Lastly, as Lutsenko added, during the last years before Russia launched its war on Ukraine, then-President Yanukovych was repeatedly warmed by the Ministry of Defense and Ukraine’s Foreign Intelligence Service about increasing Russian military power gathering near Ukraine’s borders and about the potential threat of the invasion of Crimea.
But in spite of that, he neglected his constitutional obligations as the Commander-in-Chief and failed to take any steps regarding the danger, which eventually paved the way for vast territorial loses in Crimea and the Donbas, Lutsenko added.
Indeed, in the early battles of Slovyansk and Kramatorsk in spring 2014, which followed the infamous withdrawal of the remaining Ukrainian forces from Russian-occupied Crimea, the Ukrainian troops fighting Russian-led forces were often poorly armed and equipped.

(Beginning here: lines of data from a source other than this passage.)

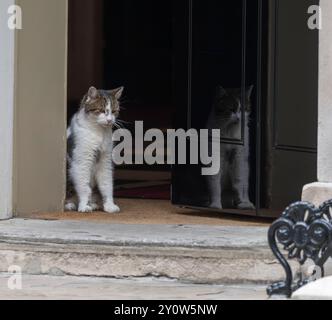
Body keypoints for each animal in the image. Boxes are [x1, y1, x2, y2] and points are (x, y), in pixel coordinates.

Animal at [64, 86, 123, 214]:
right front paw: (84, 206)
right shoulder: (81, 164)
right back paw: (70, 204)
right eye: (101, 110)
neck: (99, 132)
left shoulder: (105, 163)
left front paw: (109, 205)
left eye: (114, 111)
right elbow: (84, 187)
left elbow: (107, 185)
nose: (110, 120)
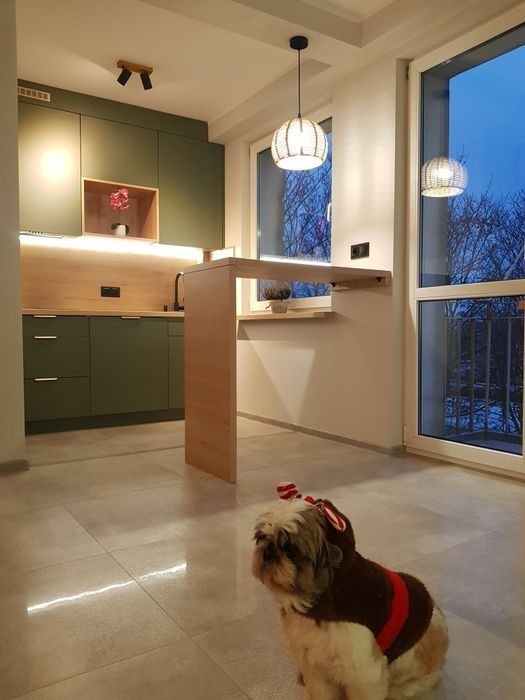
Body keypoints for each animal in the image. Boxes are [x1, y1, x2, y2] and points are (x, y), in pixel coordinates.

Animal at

As demonstrated by records from an emergency meeting of Ukraine’s National Defense and Security Council dated Feb. 28, 2014, Ukraine’s disorganized military command by that time could only deploy up to 6,000 reserve troops to help repel the Russian invasion.
The extreme lack of manpower and supplies amid the gathering storm of a general war with Russia in 2014 gave birth to numerous volunteer battalions formed by the pubic to join in the fighting, as well as to a nationwide civilian effort to help collect supplies and equipment for soldiers.

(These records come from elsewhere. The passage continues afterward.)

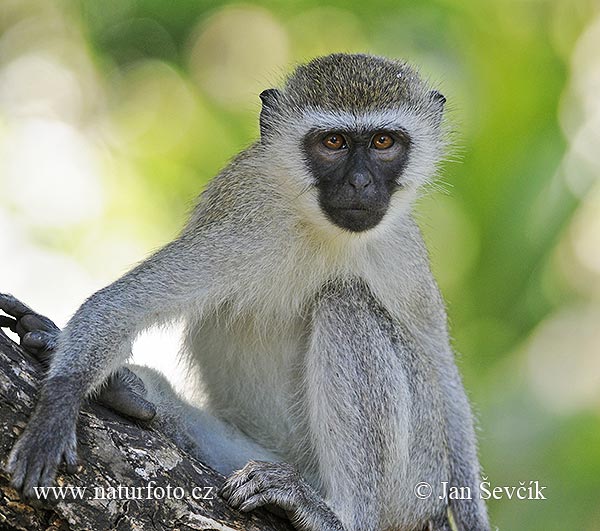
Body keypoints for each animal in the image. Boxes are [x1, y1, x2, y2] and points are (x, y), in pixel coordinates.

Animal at [0, 54, 490, 531]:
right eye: (333, 142)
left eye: (384, 142)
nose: (359, 184)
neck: (319, 228)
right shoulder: (242, 232)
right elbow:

But while the Kremlin was waging its proxy war, Ukraine, however, managed to somewhat improve the situation in its Armed Forces. After nearly five years of record-high defense spending, surpassing 5 percent of the nation’s GDP (Hr 212 billion or $7.8 billion in 2019) and massive rearmament and NATO-style reform programs, Ukraine’s Armed Forces now include nearly 250,000 troops and 158,000 trained reserve personnel.
As part of the reform, the army has restored its four interlinked strategic territorial commands, which defend the county’s entire territory in all domains using all branches of service, and also created a united Joint Operative Headquarters in charge of all forces in the war zone of Donbas.
Since 2016, the Armed Forces have followed a comprehensive program to achieve full inter-compatibility with NATO armies by late 2020. The fast-track rearming is spearheaded with foreign assistance, mainly from the United States, which has provided over $1 billion in defense aid, including lethal weapons, as well as with regular exercises and training with alliance forces.
Nonetheless, despite the massive investments in ground forces, even as they remain engaged in trench warfare in the Donbas, Ukraine is still extremely weak in the air and at sea, with the naval and air branches of the armed forces barely benefiting from the skyrocketing military spending.
Besides, the Armed Forces are still heavily criticized for breeding bureaucracy, their poor social protection of personnel, and their ineffective Soviet-style leadership due to which thousands of war-hardened contracted servicemen are constantly leaving for civilian life.